→ Ejercicios propuestos:
a) Extrae del texto sobre Trump el pasaje que empieza con "Si tuviera que" y sigue hasta "tampoco deberíamos exagerar.".
b) Según el texto sobre Trump, ¿quiénes apostaron a que Reino Unido se quedaría en la UE? Nómbralos todos.

→ Texto extraído:
Si tuviera que apostar, diría que Trump hará más daño por su dejadez que por sus excesos. Pero es incertidumbre pura.
La opinión publicada, las élites de todo tipo, las encuestas y las redes sociales apostaron a que Reino Unido se quedaría en la UE, que Colombia votaría por la rendición a las FARC y que Clinton ganaría en Estados Unidos. Y, claro, como se nos ha vendido que Trump era lo más parecido a Hitler desde el 45, ahora habrá quienes estén temblando de miedo ante lo que nos espera. Pero tampoco deberíamos exagerar.

→ Extractos del listado:
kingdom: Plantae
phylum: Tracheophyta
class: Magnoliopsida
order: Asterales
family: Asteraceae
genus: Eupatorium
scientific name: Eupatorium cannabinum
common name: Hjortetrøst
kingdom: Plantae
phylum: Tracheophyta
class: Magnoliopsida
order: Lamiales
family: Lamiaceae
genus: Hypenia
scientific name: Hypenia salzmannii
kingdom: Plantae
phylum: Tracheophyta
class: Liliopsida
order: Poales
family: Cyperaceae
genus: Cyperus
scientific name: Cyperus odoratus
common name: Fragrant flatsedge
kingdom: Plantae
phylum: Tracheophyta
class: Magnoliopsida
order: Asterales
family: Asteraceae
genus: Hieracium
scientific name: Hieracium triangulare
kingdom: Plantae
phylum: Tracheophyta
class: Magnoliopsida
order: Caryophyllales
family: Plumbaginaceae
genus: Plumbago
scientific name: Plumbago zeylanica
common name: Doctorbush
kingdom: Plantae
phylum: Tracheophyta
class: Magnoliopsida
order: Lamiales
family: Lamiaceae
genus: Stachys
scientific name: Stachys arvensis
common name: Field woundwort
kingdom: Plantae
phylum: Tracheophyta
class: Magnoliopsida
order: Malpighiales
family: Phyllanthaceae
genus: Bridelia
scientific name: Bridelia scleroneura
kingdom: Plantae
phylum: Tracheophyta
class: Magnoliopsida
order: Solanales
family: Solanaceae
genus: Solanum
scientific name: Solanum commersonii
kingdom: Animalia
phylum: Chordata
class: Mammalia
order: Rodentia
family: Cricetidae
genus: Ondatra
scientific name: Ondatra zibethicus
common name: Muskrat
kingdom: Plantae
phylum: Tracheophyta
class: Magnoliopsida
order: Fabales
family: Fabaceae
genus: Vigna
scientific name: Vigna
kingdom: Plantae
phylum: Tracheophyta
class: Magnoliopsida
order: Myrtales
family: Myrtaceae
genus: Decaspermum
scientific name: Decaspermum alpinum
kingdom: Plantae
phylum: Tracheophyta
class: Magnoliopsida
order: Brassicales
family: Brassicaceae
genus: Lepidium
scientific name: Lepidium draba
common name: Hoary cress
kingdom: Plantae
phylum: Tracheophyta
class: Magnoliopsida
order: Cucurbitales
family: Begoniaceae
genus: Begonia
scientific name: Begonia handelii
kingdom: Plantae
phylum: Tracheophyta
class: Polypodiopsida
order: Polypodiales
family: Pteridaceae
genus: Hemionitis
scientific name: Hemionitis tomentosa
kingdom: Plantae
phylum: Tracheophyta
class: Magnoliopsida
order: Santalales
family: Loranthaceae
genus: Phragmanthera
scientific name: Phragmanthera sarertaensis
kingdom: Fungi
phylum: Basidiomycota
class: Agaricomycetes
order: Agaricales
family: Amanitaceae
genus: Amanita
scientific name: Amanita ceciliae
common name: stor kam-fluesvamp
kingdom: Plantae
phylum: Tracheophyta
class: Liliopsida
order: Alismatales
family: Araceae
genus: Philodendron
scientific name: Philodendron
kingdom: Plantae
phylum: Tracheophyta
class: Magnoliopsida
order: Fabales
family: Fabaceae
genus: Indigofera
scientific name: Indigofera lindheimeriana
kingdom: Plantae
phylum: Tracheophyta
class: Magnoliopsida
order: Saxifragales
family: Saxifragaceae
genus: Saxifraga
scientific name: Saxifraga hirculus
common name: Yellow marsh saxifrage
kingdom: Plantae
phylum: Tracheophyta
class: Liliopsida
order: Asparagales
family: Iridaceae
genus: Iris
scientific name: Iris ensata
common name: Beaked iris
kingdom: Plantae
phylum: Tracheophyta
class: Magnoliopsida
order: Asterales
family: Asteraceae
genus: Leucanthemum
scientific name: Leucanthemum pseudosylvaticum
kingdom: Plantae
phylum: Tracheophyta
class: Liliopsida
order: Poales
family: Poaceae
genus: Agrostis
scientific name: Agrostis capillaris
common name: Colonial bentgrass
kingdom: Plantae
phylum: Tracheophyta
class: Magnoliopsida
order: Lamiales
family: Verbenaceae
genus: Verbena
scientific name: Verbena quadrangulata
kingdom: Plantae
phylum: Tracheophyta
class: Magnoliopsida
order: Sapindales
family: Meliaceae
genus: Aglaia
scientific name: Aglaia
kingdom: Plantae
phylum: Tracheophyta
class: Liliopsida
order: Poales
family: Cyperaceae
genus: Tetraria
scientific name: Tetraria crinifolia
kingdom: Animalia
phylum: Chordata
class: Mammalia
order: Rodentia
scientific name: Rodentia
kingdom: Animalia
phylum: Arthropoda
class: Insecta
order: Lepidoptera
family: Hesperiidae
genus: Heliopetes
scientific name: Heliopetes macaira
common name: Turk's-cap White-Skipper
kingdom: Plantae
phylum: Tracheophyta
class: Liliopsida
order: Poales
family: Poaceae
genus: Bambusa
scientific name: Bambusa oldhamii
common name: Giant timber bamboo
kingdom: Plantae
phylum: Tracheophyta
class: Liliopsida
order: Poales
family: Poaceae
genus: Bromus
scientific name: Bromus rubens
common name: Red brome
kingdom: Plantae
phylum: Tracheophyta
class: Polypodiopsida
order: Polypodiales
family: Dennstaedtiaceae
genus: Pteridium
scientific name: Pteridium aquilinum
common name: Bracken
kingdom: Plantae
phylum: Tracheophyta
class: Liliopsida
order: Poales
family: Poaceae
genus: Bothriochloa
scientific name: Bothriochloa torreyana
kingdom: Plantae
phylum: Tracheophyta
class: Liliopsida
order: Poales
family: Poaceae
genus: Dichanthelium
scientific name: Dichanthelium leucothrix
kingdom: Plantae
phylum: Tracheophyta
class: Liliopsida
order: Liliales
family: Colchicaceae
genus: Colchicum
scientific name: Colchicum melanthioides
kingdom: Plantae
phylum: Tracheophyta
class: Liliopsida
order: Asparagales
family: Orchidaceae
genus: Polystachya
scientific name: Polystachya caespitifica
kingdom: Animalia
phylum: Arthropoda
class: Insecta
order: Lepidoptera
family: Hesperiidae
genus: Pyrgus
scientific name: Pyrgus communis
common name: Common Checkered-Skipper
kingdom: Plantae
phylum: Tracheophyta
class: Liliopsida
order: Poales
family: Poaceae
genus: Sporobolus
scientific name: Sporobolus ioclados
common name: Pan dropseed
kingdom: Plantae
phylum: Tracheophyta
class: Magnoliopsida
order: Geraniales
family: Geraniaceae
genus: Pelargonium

→ Respuestas por tarea:
a)
Si tuviera que apostar, diría que Trump hará más daño por su dejadez que por sus excesos. Pero es incertidumbre pura.
La opinión publicada, las élites de todo tipo, las encuestas y las redes sociales apostaron a que Reino Unido se quedaría en la UE, que Colombia votaría por la rendición a las FARC y que Clinton ganaría en Estados Unidos. Y, claro, como se nos ha vendido que Trump era lo más parecido a Hitler desde el 45, ahora habrá quienes estén temblando de miedo ante lo que nos espera. Pero tampoco deberíamos exagerar.

b) La opinión publicada, las élites de todo tipo, las encuestas y las redes sociales.